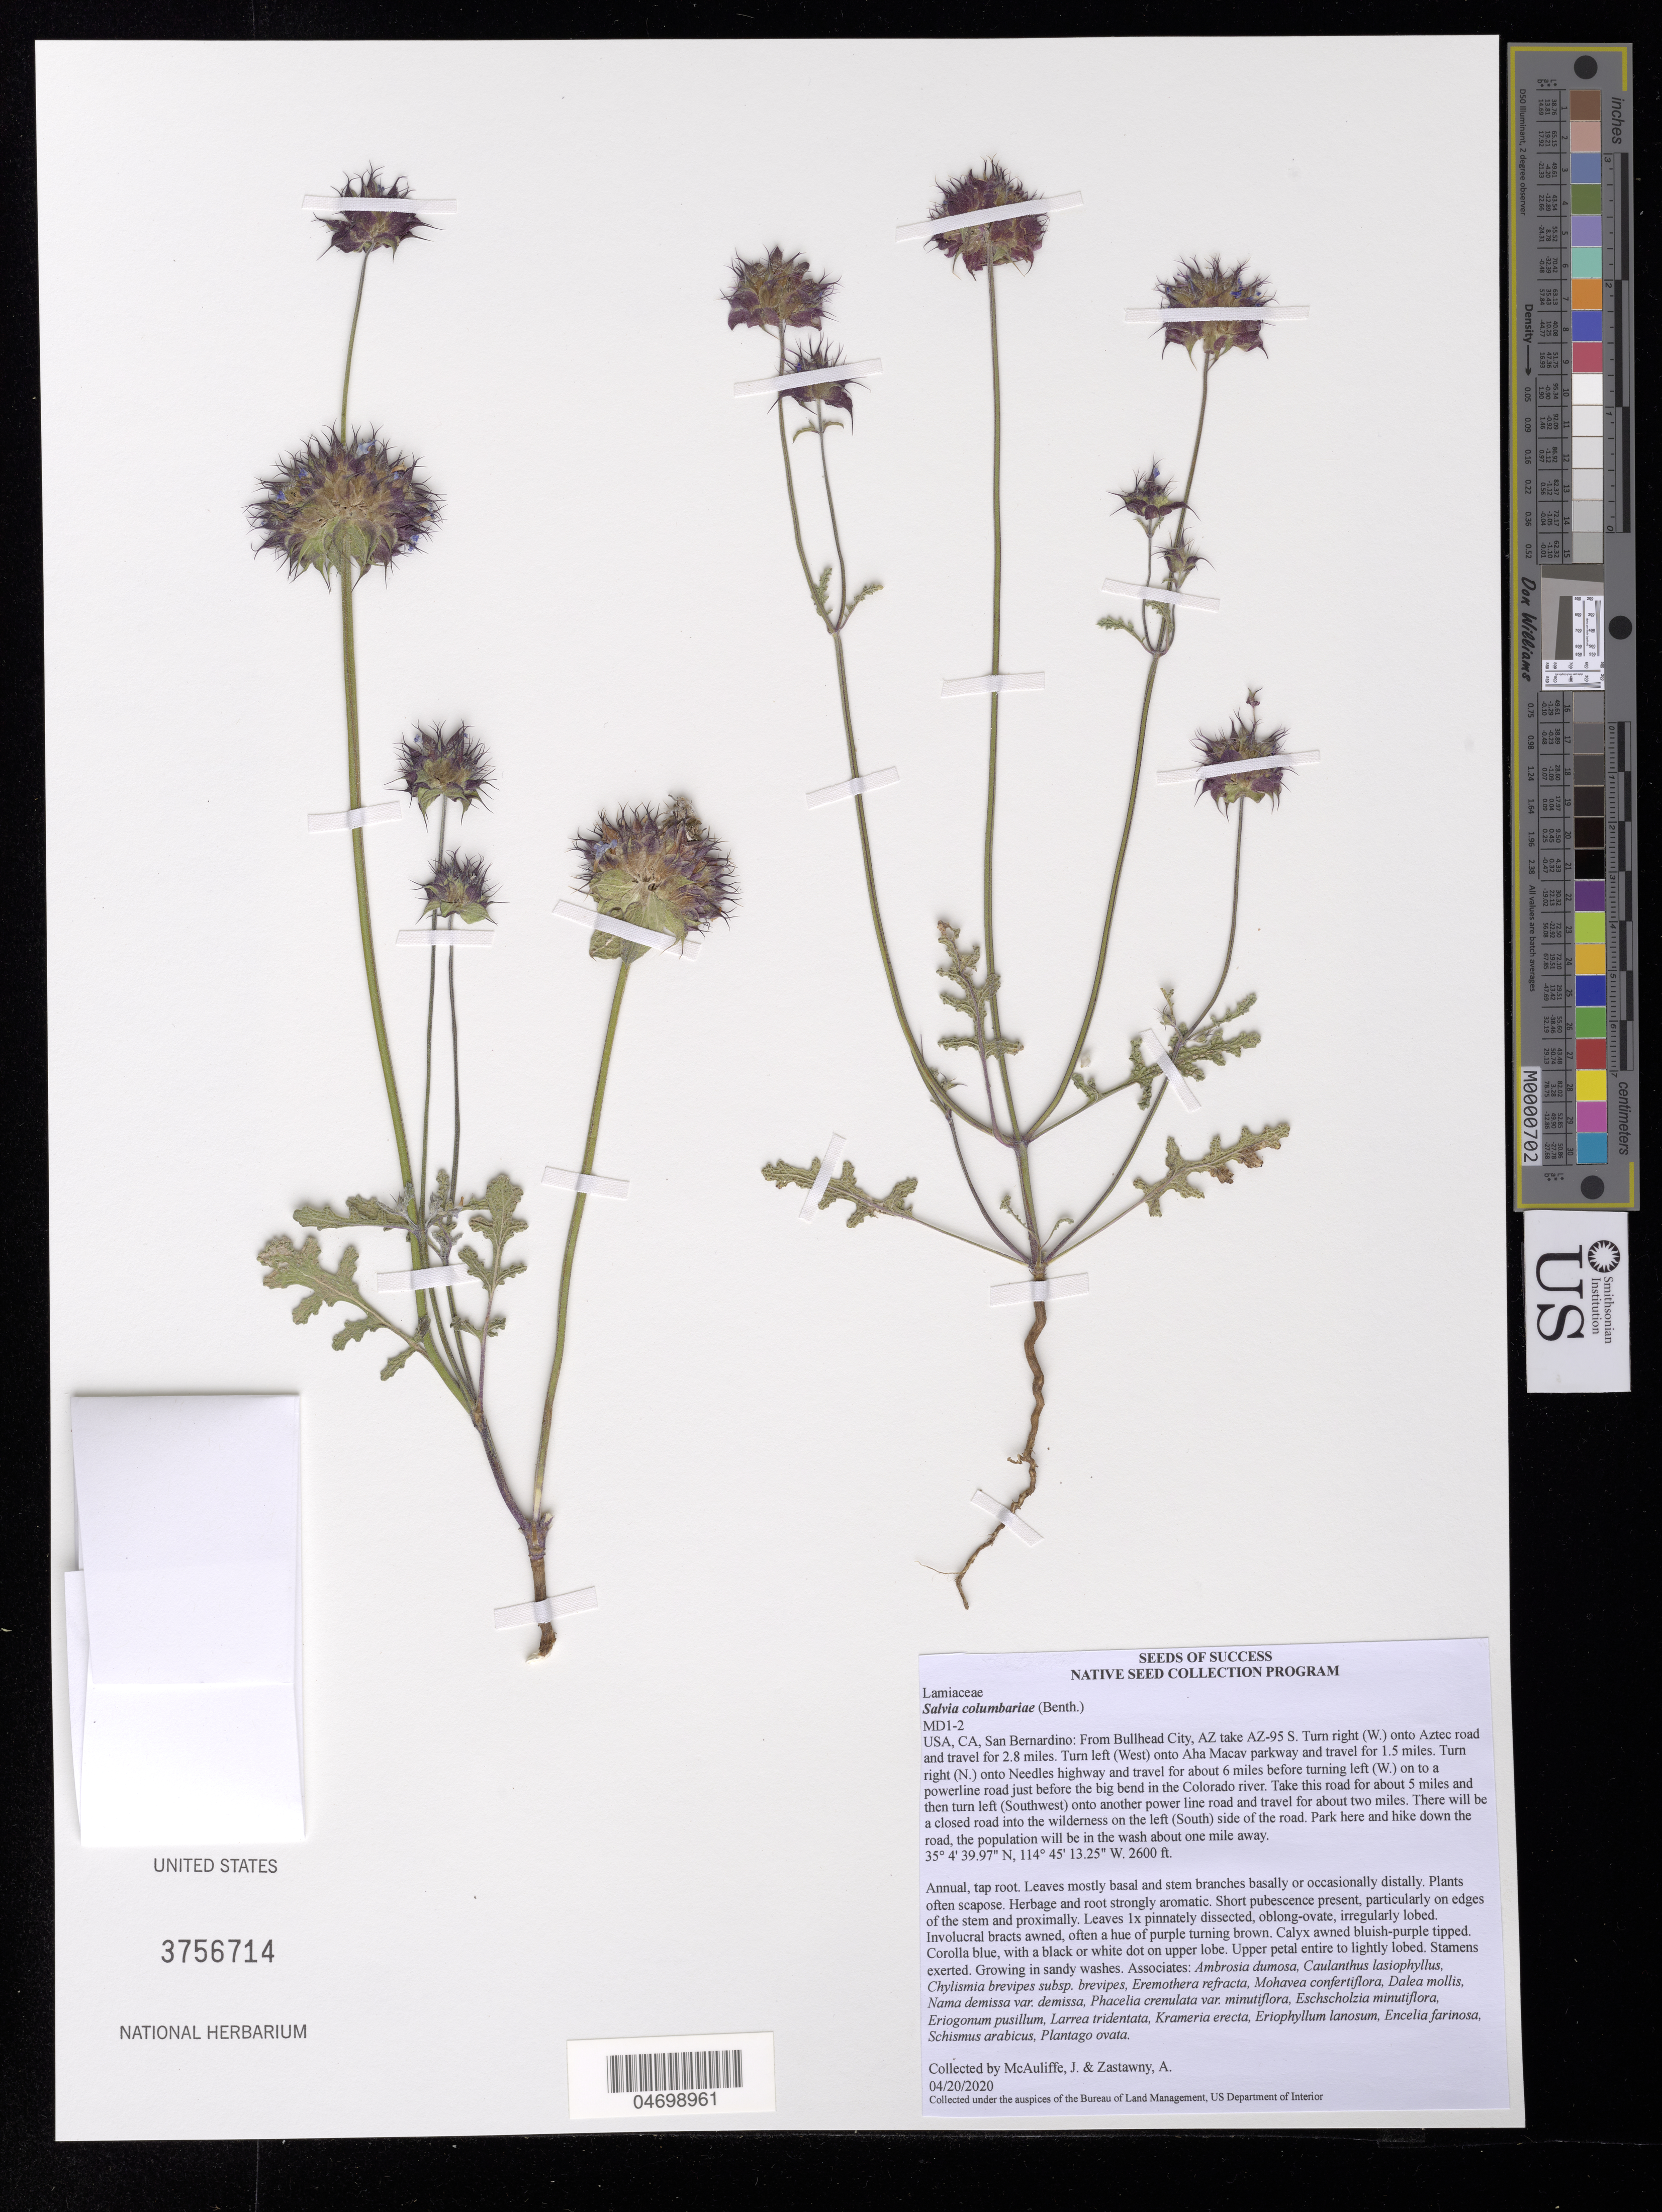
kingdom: Plantae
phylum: Tracheophyta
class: Magnoliopsida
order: Lamiales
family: Lamiaceae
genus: Salvia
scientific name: Salvia columbariae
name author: Benth.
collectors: J. McAuliffe & A. Zastawny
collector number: MD1-2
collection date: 2020-04-20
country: United States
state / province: California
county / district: San Bernardino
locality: Powerline road just before the big bend in the Colorado river.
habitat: Sandy washes. With Ambrosia dumosa, Dalea mollis, Larrea tridentata, Krameria erecta, ect.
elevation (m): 792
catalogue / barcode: US 3756714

_ANWEISUNG_
Gib als JSON-Liste von Zeichenketten alle Zeilen aus, die mit der Zeile mit „family: Lamiaceae“ beginnen und mit der letzten Zeile der Einträge enden, beide eingeschlossen. Jede Zeile wird eine Zeichenkette, Leerzeilen entfallen.

_LÖSUNG_
[
  "family: Lamiaceae",
  "genus: Salvia",
  "scientific name: Salvia columbariae",
  "name author: Benth.",
  "collectors: J. McAuliffe & A. Zastawny",
  "collector number: MD1-2",
  "collection date: 2020-04-20",
  "country: United States",
  "state / province: California",
  "county / district: San Bernardino",
  "locality: Powerline road just before the big bend in the Colorado river.",
  "habitat: Sandy washes. With Ambrosia dumosa, Dalea mollis, Larrea tridentata, Krameria erecta, ect.",
  "elevation (m): 792",
  "catalogue / barcode: US 3756714"
]